Steer performance (measured in ADG) did not vary significantly among treatments, but did trend higher as the proportion of sheep increased. Similarly, the performance of the yearling ewes in the trial trended higher when sheep grazed with cattle.
The authors also compared total gain per hectare (roughly 2.5 acres). As you might expect, total gain per hectare was related to growing-season precipitation in eastern Idaho. Interestingly, total gain by hectare also seemed to be related to the combination of sheep and cattle. In a wet year, multi-species grazing produced more pounds of livestock per hectare than cattle grazing alone. In a dry year, multi-species grazing produced as much gain per hectare as cattle grazing alone. The authors suggest that over the long term, at least in eastern Idaho, gain per unit of rangeland should increase by grazing cattle and sheep together.
Obviously, multi-species grazing won't fit every operation.
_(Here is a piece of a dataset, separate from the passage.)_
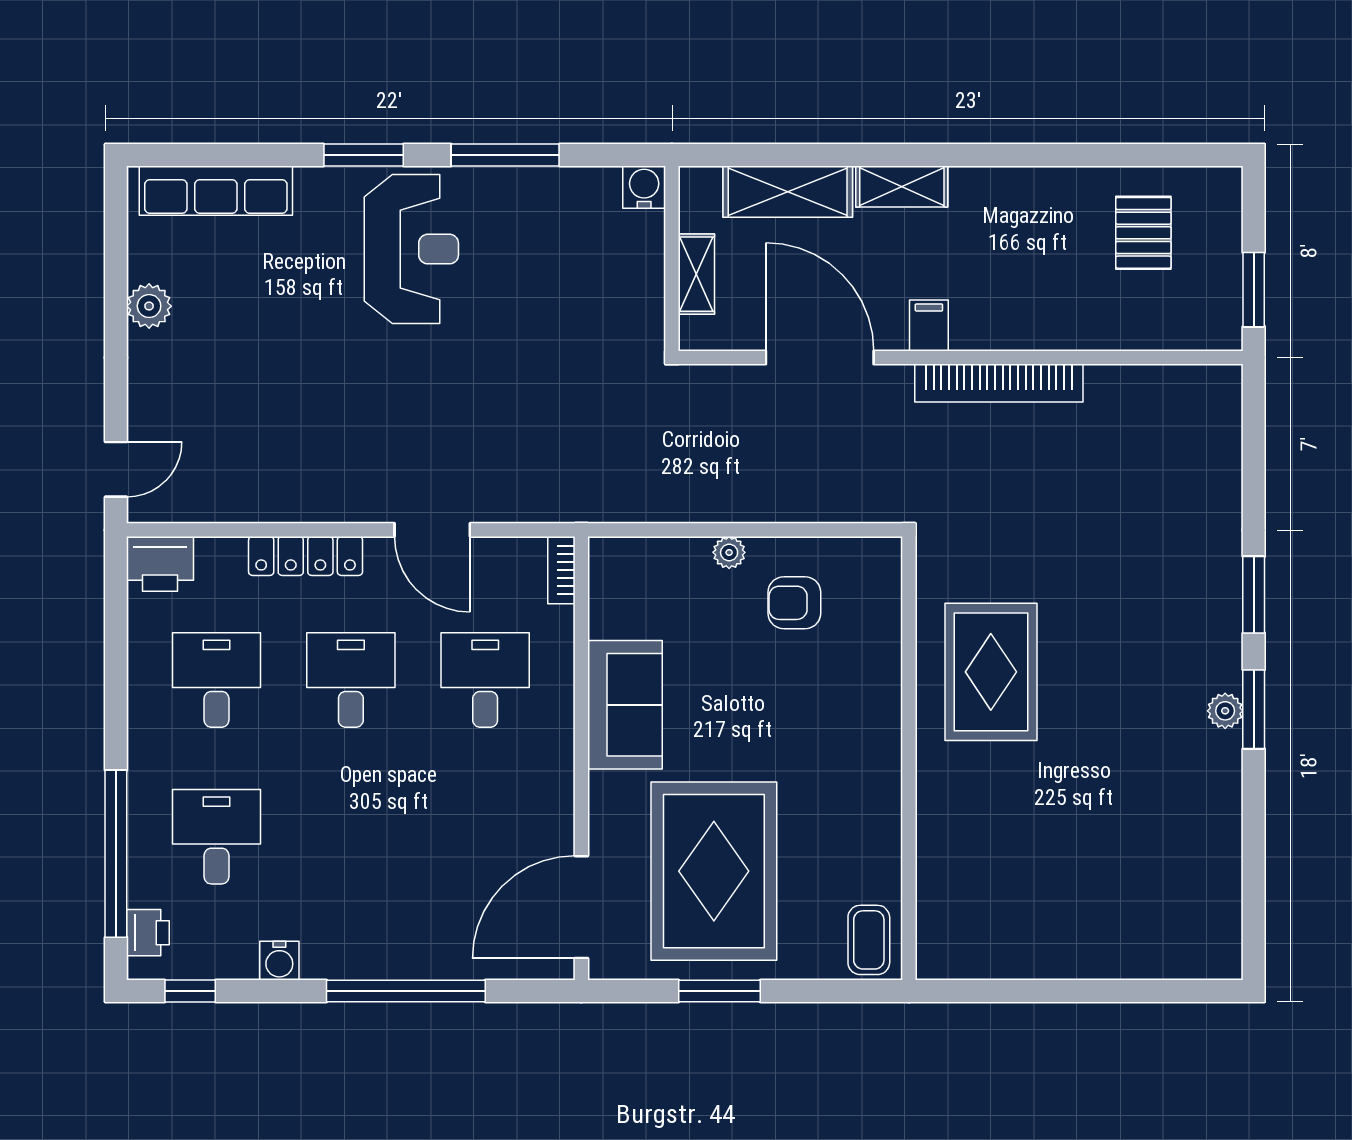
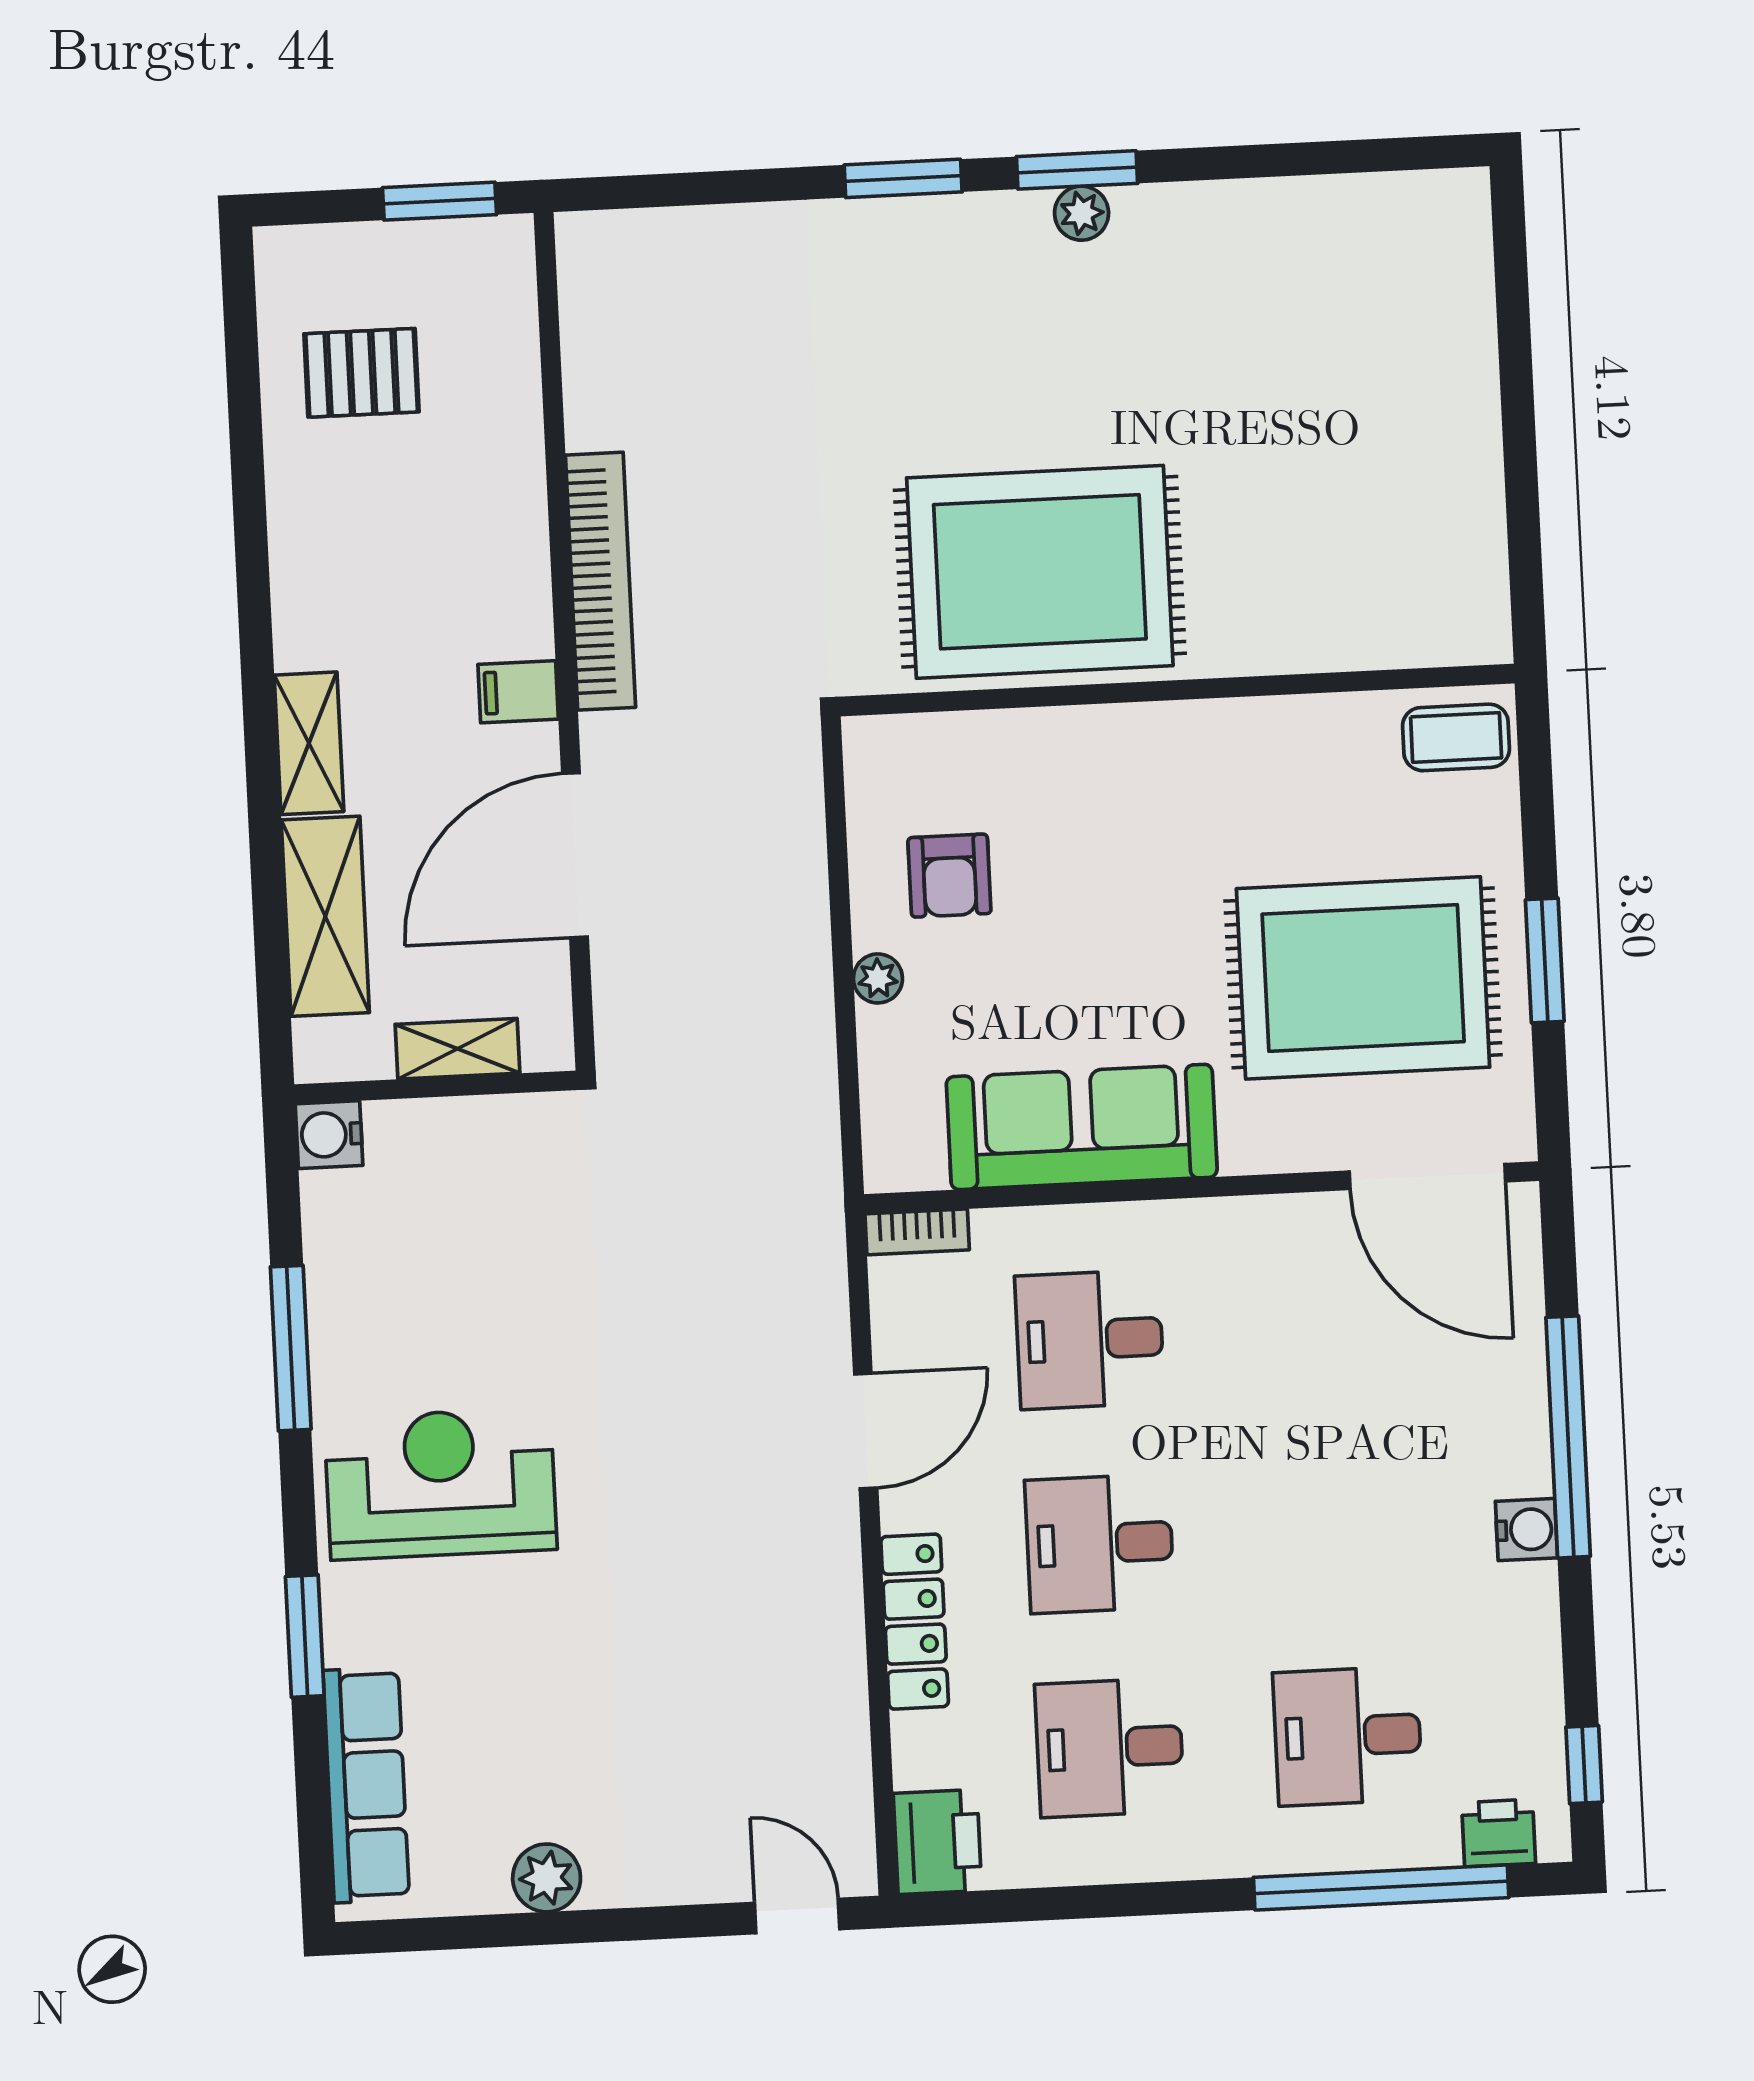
window: (364, 155) -> (305, 1636), moved
rug: (991, 672) -> (1040, 572), width x1.37, depth x1.44
sofa: (625, 705) -> (1082, 1127), width x1.36
water cooler: (279, 961) -> (1526, 1530), moved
Sheep and cattle often require different working facilities, fences, and management skills. However, as ranchers in the Delta are finding anecdotally, grazing cattle and sheep together may actually increase production from a given pasture. We should consider doing a similar study on annual rangelands and irrigated pasture!
Here's the complete reference to the paper:
Glidewell, B.C., J.C. Mosley, and J.W. Walker. 2001. Sheep and cattle response when grazed together on sagebrush-grass rangeland. Proceedings, Western Section, American Society of Animal Science. 52: 156-159.